Und am Ende gibt es noch Ärger mit der Bank

Der Bruder des verstorbenen Schwagers von Barbara K. jedenfalls wollte dem Wunsch des Verstorbenen gerecht werden – gesetzliche Erbfolge hin oder her. Also nahmen die beiden die Sache selbst in die Hand und gingen zur Bank. Einfach auszahlen konnte der Bruder Barbara K. freilich nicht. „Hätte er das gemacht, wäre eine Schenkungssteuer angefallen.“ Der Bankangestellte versicherte den beiden bei einem Besuch, dass alle vorgelegten Papiere in Ordnung seien. Es folgte ein gemeinsamer Antrag für die Erbschaftsteuer. Dem Finanzamt genügten die vorgelegten Unterlagen, und die beiden bezahlten die Erbschaftsteuer. Schließlich wollten sie das Konto des Schwagers auflösen und die Einlagen ausbezahlen lassen. Das klappte auch – allerdings nicht bei Frau K., sondern nur beim Bruder ihres Schwagers.

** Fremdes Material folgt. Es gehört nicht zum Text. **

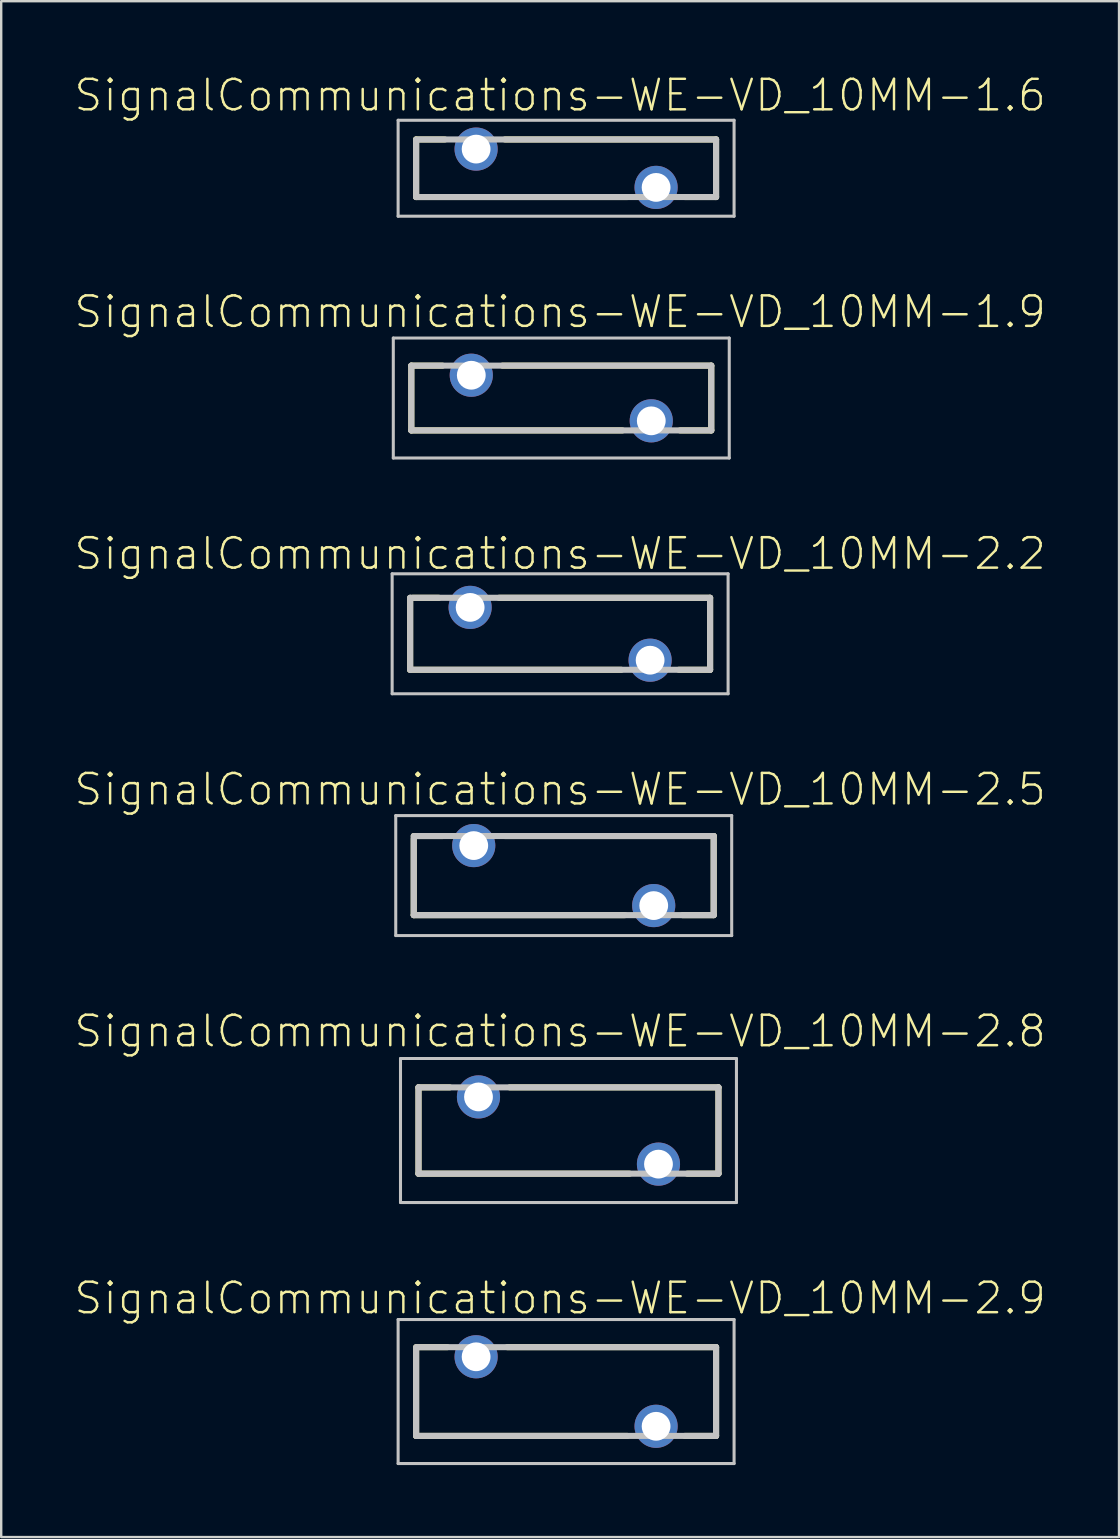
<source format=kicad_pcb>
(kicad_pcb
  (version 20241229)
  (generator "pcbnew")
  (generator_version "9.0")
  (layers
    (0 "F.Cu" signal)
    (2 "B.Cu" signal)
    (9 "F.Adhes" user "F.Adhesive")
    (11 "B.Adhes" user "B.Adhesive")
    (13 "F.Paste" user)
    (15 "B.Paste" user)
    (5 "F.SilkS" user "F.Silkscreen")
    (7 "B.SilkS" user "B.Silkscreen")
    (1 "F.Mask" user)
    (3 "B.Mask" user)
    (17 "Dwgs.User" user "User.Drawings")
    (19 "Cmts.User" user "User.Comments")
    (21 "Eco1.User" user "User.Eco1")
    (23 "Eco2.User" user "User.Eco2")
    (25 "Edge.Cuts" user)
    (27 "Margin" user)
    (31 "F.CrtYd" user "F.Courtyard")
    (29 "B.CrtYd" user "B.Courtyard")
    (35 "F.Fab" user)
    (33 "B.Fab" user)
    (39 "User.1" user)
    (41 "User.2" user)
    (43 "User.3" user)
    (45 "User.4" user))
  (footprint "SignalCommunications-WE-VD_10MM-2.8"
    (layer "F.Cu")
    (at 20.633 44.048)
    (property "Reference" "SignalCommunications-WE-VD_10MM-2.8" (at -0.348 -4.138 0) (layer "F.SilkS") (effects (font (size 1.27 1.27) (thickness 0.102))))
    (attr exclude_from_pos_files exclude_from_bom)
    (fp_line (start -6.248 -1.798) (end -4.948 -1.798) (stroke (width 0.254) (type solid)) (layer "F.SilkS"))
    (fp_line (start -6.248 1.798) (end -6.248 -1.798) (stroke (width 0.254) (type solid)) (layer "F.SilkS"))
    (fp_line (start -2.449 -1.798) (end 6.248 -1.798) (stroke (width 0.254) (type solid)) (layer "F.SilkS"))
    (fp_line (start 2.548 1.798) (end -6.248 1.798) (stroke (width 0.254) (type solid)) (layer "F.SilkS"))
    (fp_line (start 6.248 -1.798) (end 6.248 1.798) (stroke (width 0.254) (type solid)) (layer "F.SilkS"))
    (fp_line (start 6.248 1.798) (end 4.948 1.798) (stroke (width 0.254) (type solid)) (layer "F.SilkS"))
    (fp_line (start -6.998 -3) (end 6.998 -3) (stroke (width 0.127) (type solid)) (layer "Dwgs.User"))
    (fp_line (start -6.998 3) (end -6.998 -3) (stroke (width 0.127) (type solid)) (layer "Dwgs.User"))
    (fp_line (start -6.248 -1.798) (end 6.248 -1.798) (stroke (width 0.254) (type solid)) (layer "Dwgs.User"))
    (fp_line (start -6.248 1.798) (end -6.248 -1.798) (stroke (width 0.254) (type solid)) (layer "Dwgs.User"))
    (fp_line (start 6.248 -1.798) (end 6.248 1.798) (stroke (width 0.254) (type solid)) (layer "Dwgs.User"))
    (fp_line (start 6.248 1.798) (end -6.248 1.798) (stroke (width 0.254) (type solid)) (layer "Dwgs.User"))
    (fp_line (start 6.998 -3) (end 6.998 3) (stroke (width 0.127) (type solid)) (layer "Dwgs.User"))
    (fp_line (start 6.998 3) (end -6.998 3) (stroke (width 0.127) (type solid)) (layer "Dwgs.User"))
    (pad "1" thru_hole circle (at -3.749 -1.4) (size 1.798 1.798) (drill 1.199) (layers "*.Cu" "*.Paste" "*.Mask"))
    (pad "2" thru_hole circle (at 3.749 1.4) (size 1.798 1.798) (drill 1.199) (layers "*.Cu" "*.Paste" "*.Mask")))
  (footprint "SignalCommunications-WE-VD_10MM-2.2"
    (layer "F.Cu")
    (at 20.285 23.354)
    (property "Reference" "SignalCommunications-WE-VD_10MM-2.2" (at 0 -3.338 0) (layer "F.SilkS") (effects (font (size 1.27 1.27) (thickness 0.102))))
    (attr exclude_from_pos_files exclude_from_bom)
    (fp_line (start -6.248 1.499) (end -6.248 -1.499) (stroke (width 0.254) (type solid)) (layer "F.SilkS"))
    (fp_line (start -6.149 -1.499) (end -5.05 -1.499) (stroke (width 0.254) (type solid)) (layer "F.SilkS"))
    (fp_line (start -2.548 -1.499) (end 6.248 -1.499) (stroke (width 0.254) (type solid)) (layer "F.SilkS"))
    (fp_line (start 2.548 1.499) (end -6.248 1.499) (stroke (width 0.254) (type solid)) (layer "F.SilkS"))
    (fp_line (start 6.248 -1.499) (end 6.248 1.499) (stroke (width 0.254) (type solid)) (layer "F.SilkS"))
    (fp_line (start 6.248 1.499) (end 4.948 1.499) (stroke (width 0.254) (type solid)) (layer "F.SilkS"))
    (fp_line (start -6.998 -2.499) (end -6.998 2.499) (stroke (width 0.127) (type solid)) (layer "Dwgs.User"))
    (fp_line (start -6.998 2.499) (end 6.998 2.499) (stroke (width 0.127) (type solid)) (layer "Dwgs.User"))
    (fp_line (start -6.248 -1.499) (end 6.248 -1.499) (stroke (width 0.254) (type solid)) (layer "Dwgs.User"))
    (fp_line (start -6.248 1.499) (end -6.248 -1.499) (stroke (width 0.254) (type solid)) (layer "Dwgs.User"))
    (fp_line (start 6.248 -1.499) (end 6.248 1.499) (stroke (width 0.254) (type solid)) (layer "Dwgs.User"))
    (fp_line (start 6.248 1.499) (end -6.248 1.499) (stroke (width 0.254) (type solid)) (layer "Dwgs.User"))
    (fp_line (start 6.998 -2.499) (end -6.998 -2.499) (stroke (width 0.127) (type solid)) (layer "Dwgs.User"))
    (fp_line (start 6.998 2.499) (end 6.998 -2.499) (stroke (width 0.127) (type solid)) (layer "Dwgs.User"))
    (pad "1" thru_hole circle (at -3.749 -1.1) (size 1.798 1.798) (drill 1.199) (layers "*.Cu" "*.Paste" "*.Mask"))
    (pad "2" thru_hole circle (at 3.749 1.1) (size 1.798 1.798) (drill 1.199) (layers "*.Cu" "*.Paste" "*.Mask")))
  (footprint "SignalCommunications-WE-VD_10MM-2.5"
    (layer "F.Cu")
    (at 20.435 33.427)
    (property "Reference" "SignalCommunications-WE-VD_10MM-2.5" (at -0.15 -3.589 0) (layer "F.SilkS") (effects (font (size 1.27 1.27) (thickness 0.102))))
    (attr exclude_from_pos_files exclude_from_bom)
    (fp_line (start -6.248 -1.648) (end -5.05 -1.648) (stroke (width 0.254) (type solid)) (layer "F.SilkS"))
    (fp_line (start -6.248 1.648) (end -6.248 -1.549) (stroke (width 0.254) (type solid)) (layer "F.SilkS"))
    (fp_line (start -2.449 -1.648) (end 6.248 -1.648) (stroke (width 0.254) (type solid)) (layer "F.SilkS"))
    (fp_line (start 2.548 1.648) (end -6.248 1.648) (stroke (width 0.254) (type solid)) (layer "F.SilkS"))
    (fp_line (start 6.248 -1.648) (end 6.248 1.648) (stroke (width 0.254) (type solid)) (layer "F.SilkS"))
    (fp_line (start 6.248 1.648) (end 4.948 1.648) (stroke (width 0.254) (type solid)) (layer "F.SilkS"))
    (fp_line (start -6.998 -2.499) (end 6.998 -2.499) (stroke (width 0.127) (type solid)) (layer "Dwgs.User"))
    (fp_line (start -6.998 2.499) (end -6.998 -2.499) (stroke (width 0.127) (type solid)) (layer "Dwgs.User"))
    (fp_line (start -6.248 1.648) (end -6.248 -1.648) (stroke (width 0.254) (type solid)) (layer "Dwgs.User"))
    (fp_line (start -6.149 -1.648) (end 6.248 -1.648) (stroke (width 0.254) (type solid)) (layer "Dwgs.User"))
    (fp_line (start 6.248 -1.648) (end 6.248 1.648) (stroke (width 0.254) (type solid)) (layer "Dwgs.User"))
    (fp_line (start 6.248 1.648) (end -6.248 1.648) (stroke (width 0.254) (type solid)) (layer "Dwgs.User"))
    (fp_line (start 6.998 -2.499) (end 6.998 2.499) (stroke (width 0.127) (type solid)) (layer "Dwgs.User"))
    (fp_line (start 6.998 2.499) (end -6.998 2.499) (stroke (width 0.127) (type solid)) (layer "Dwgs.User"))
    (pad "1" thru_hole circle (at -3.749 -1.25) (size 1.798 1.798) (drill 1.199) (layers "*.Cu" "*.Paste" "*.Mask"))
    (pad "2" thru_hole circle (at 3.749 1.25) (size 1.798 1.798) (drill 1.199) (layers "*.Cu" "*.Paste" "*.Mask")))
  (footprint "SignalCommunications-WE-VD_10MM-2.9"
    (layer "F.Cu")
    (at 20.534 54.922)
    (property "Reference" "SignalCommunications-WE-VD_10MM-2.9" (at -0.249 -3.889 0) (layer "F.SilkS") (effects (font (size 1.27 1.27) (thickness 0.102))))
    (attr exclude_from_pos_files exclude_from_bom)
    (fp_line (start -6.248 1.849) (end -6.248 -1.849) (stroke (width 0.254) (type solid)) (layer "F.SilkS"))
    (fp_line (start -6.149 -1.849) (end -4.948 -1.849) (stroke (width 0.254) (type solid)) (layer "F.SilkS"))
    (fp_line (start -2.449 -1.849) (end 6.248 -1.849) (stroke (width 0.254) (type solid)) (layer "F.SilkS"))
    (fp_line (start 2.548 1.849) (end -6.248 1.849) (stroke (width 0.254) (type solid)) (layer "F.SilkS"))
    (fp_line (start 6.248 -1.849) (end 6.248 1.849) (stroke (width 0.254) (type solid)) (layer "F.SilkS"))
    (fp_line (start 6.248 1.849) (end 4.948 1.849) (stroke (width 0.254) (type solid)) (layer "F.SilkS"))
    (fp_line (start -6.998 -3) (end -6.998 3) (stroke (width 0.127) (type solid)) (layer "Dwgs.User"))
    (fp_line (start -6.998 3) (end 6.998 3) (stroke (width 0.127) (type solid)) (layer "Dwgs.User"))
    (fp_line (start -6.248 -1.849) (end 6.248 -1.849) (stroke (width 0.254) (type solid)) (layer "Dwgs.User"))
    (fp_line (start -6.248 1.849) (end -6.248 -1.748) (stroke (width 0.254) (type solid)) (layer "Dwgs.User"))
    (fp_line (start 6.248 -1.849) (end 6.248 1.849) (stroke (width 0.254) (type solid)) (layer "Dwgs.User"))
    (fp_line (start 6.248 1.849) (end -6.248 1.849) (stroke (width 0.254) (type solid)) (layer "Dwgs.User"))
    (fp_line (start 6.998 -3) (end -6.998 -3) (stroke (width 0.127) (type solid)) (layer "Dwgs.User"))
    (fp_line (start 6.998 3) (end 6.998 -3) (stroke (width 0.127) (type solid)) (layer "Dwgs.User"))
    (pad "1" thru_hole circle (at -3.749 -1.448) (size 1.798 1.798) (drill 1.199) (layers "*.Cu" "*.Paste" "*.Mask"))
    (pad "2" thru_hole circle (at 3.749 1.448) (size 1.798 1.798) (drill 1.199) (layers "*.Cu" "*.Paste" "*.Mask")))
  (footprint "SignalCommunications-WE-VD_10MM-1.6"
    (layer "F.Cu")
    (at 20.534 3.959)
    (property "Reference" "SignalCommunications-WE-VD_10MM-1.6" (at -0.249 -3.038 0) (layer "F.SilkS") (effects (font (size 1.27 1.27) (thickness 0.102))))
    (attr exclude_from_pos_files exclude_from_bom)
    (fp_line (start -6.248 -1.199) (end -5.05 -1.199) (stroke (width 0.254) (type solid)) (layer "F.SilkS"))
    (fp_line (start -6.248 1.199) (end -6.248 -1.199) (stroke (width 0.254) (type solid)) (layer "F.SilkS"))
    (fp_line (start -2.548 -1.199) (end 6.248 -1.199) (stroke (width 0.254) (type solid)) (layer "F.SilkS"))
    (fp_line (start 2.548 1.199) (end -6.248 1.199) (stroke (width 0.254) (type solid)) (layer "F.SilkS"))
    (fp_line (start 6.248 -1.199) (end 6.248 1.199) (stroke (width 0.254) (type solid)) (layer "F.SilkS"))
    (fp_line (start 6.248 1.199) (end 4.948 1.199) (stroke (width 0.254) (type solid)) (layer "F.SilkS"))
    (fp_line (start -6.998 -1.999) (end 6.998 -1.999) (stroke (width 0.127) (type solid)) (layer "Dwgs.User"))
    (fp_line (start -6.998 1.999) (end -6.998 -1.999) (stroke (width 0.127) (type solid)) (layer "Dwgs.User"))
    (fp_line (start -6.248 1.199) (end -6.248 -1.199) (stroke (width 0.254) (type solid)) (layer "Dwgs.User"))
    (fp_line (start -6.149 -1.199) (end 6.248 -1.199) (stroke (width 0.254) (type solid)) (layer "Dwgs.User"))
    (fp_line (start 6.248 -1.199) (end 6.248 1.199) (stroke (width 0.254) (type solid)) (layer "Dwgs.User"))
    (fp_line (start 6.248 1.199) (end -6.248 1.199) (stroke (width 0.254) (type solid)) (layer "Dwgs.User"))
    (fp_line (start 6.998 -1.999) (end 6.998 1.999) (stroke (width 0.127) (type solid)) (layer "Dwgs.User"))
    (fp_line (start 6.998 1.999) (end -6.998 1.999) (stroke (width 0.127) (type solid)) (layer "Dwgs.User"))
    (pad "1" thru_hole circle (at -3.749 -0.798) (size 1.798 1.798) (drill 1.199) (layers "*.Cu" "*.Paste" "*.Mask"))
    (pad "2" thru_hole circle (at 3.749 0.798) (size 1.798 1.798) (drill 1.199) (layers "*.Cu" "*.Paste" "*.Mask")))
  (footprint "SignalCommunications-WE-VD_10MM-1.9"
    (layer "F.Cu")
    (at 20.333 13.532)
    (property "Reference" "SignalCommunications-WE-VD_10MM-1.9" (at -0.048 -3.589 0) (layer "F.SilkS") (effects (font (size 1.27 1.27) (thickness 0.102))))
    (attr exclude_from_pos_files exclude_from_bom)
    (fp_line (start -6.248 -1.349) (end -4.948 -1.349) (stroke (width 0.254) (type solid)) (layer "F.SilkS"))
    (fp_line (start -6.248 1.349) (end -6.248 -1.349) (stroke (width 0.254) (type solid)) (layer "F.SilkS"))
    (fp_line (start -2.449 -1.349) (end 6.248 -1.349) (stroke (width 0.254) (type solid)) (layer "F.SilkS"))
    (fp_line (start 2.548 1.349) (end -6.248 1.349) (stroke (width 0.254) (type solid)) (layer "F.SilkS"))
    (fp_line (start 6.248 -1.349) (end 6.248 1.349) (stroke (width 0.254) (type solid)) (layer "F.SilkS"))
    (fp_line (start 6.248 1.349) (end 4.948 1.349) (stroke (width 0.254) (type solid)) (layer "F.SilkS"))
    (fp_line (start -6.998 -2.499) (end 6.998 -2.499) (stroke (width 0.127) (type solid)) (layer "Dwgs.User"))
    (fp_line (start -6.998 2.499) (end -6.998 -2.499) (stroke (width 0.127) (type solid)) (layer "Dwgs.User"))
    (fp_line (start -6.248 -1.349) (end 6.248 -1.349) (stroke (width 0.254) (type solid)) (layer "Dwgs.User"))
    (fp_line (start -6.248 1.349) (end -6.248 -1.349) (stroke (width 0.254) (type solid)) (layer "Dwgs.User"))
    (fp_line (start 6.248 -1.349) (end 6.248 1.349) (stroke (width 0.254) (type solid)) (layer "Dwgs.User"))
    (fp_line (start 6.248 1.349) (end -6.248 1.349) (stroke (width 0.254) (type solid)) (layer "Dwgs.User"))
    (fp_line (start 6.998 -2.499) (end 6.998 2.499) (stroke (width 0.127) (type solid)) (layer "Dwgs.User"))
    (fp_line (start 6.998 2.499) (end -6.998 2.499) (stroke (width 0.127) (type solid)) (layer "Dwgs.User"))
    (pad "1" thru_hole circle (at -3.749 -0.95) (size 1.798 1.798) (drill 1.199) (layers "*.Cu" "*.Paste" "*.Mask"))
    (pad "2" thru_hole circle (at 3.749 0.95) (size 1.798 1.798) (drill 1.199) (layers "*.Cu" "*.Paste" "*.Mask")))
  (gr_rect
    (start -3 -3)
    (end 43.57 60.985)
    (stroke (width 0.1) (type default))
    (fill no)
    (layer "Edge.Cuts")))
</source>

„Die Bank bestand nun auf einem Erbschein, von dem bis dahin nie die Rede war“ – dabei hatte Barbara K. seit der Kontoeröffnung eine Vollmacht für das Konto ihres Schwagers. Sie hatte alle Transaktionen schon zu seinen Lebzeiten durchgeführt, eine eigene EC-Karte für das Konto und war persönlich bei der Bank bekannt.

Frau K. beantragte also den Erbschein, bekam ihn, legte ihn samt Personalausweis und Vollmacht bei der Bank vor und erhielt nach einer weiteren monatelangen Verzögerung schließlich ihren rechtmäßigen Anteil am Erbe. All das hat sie viel Kraft und Nerven gekostet, die man aus ihrer Sicht hätte vermeiden können.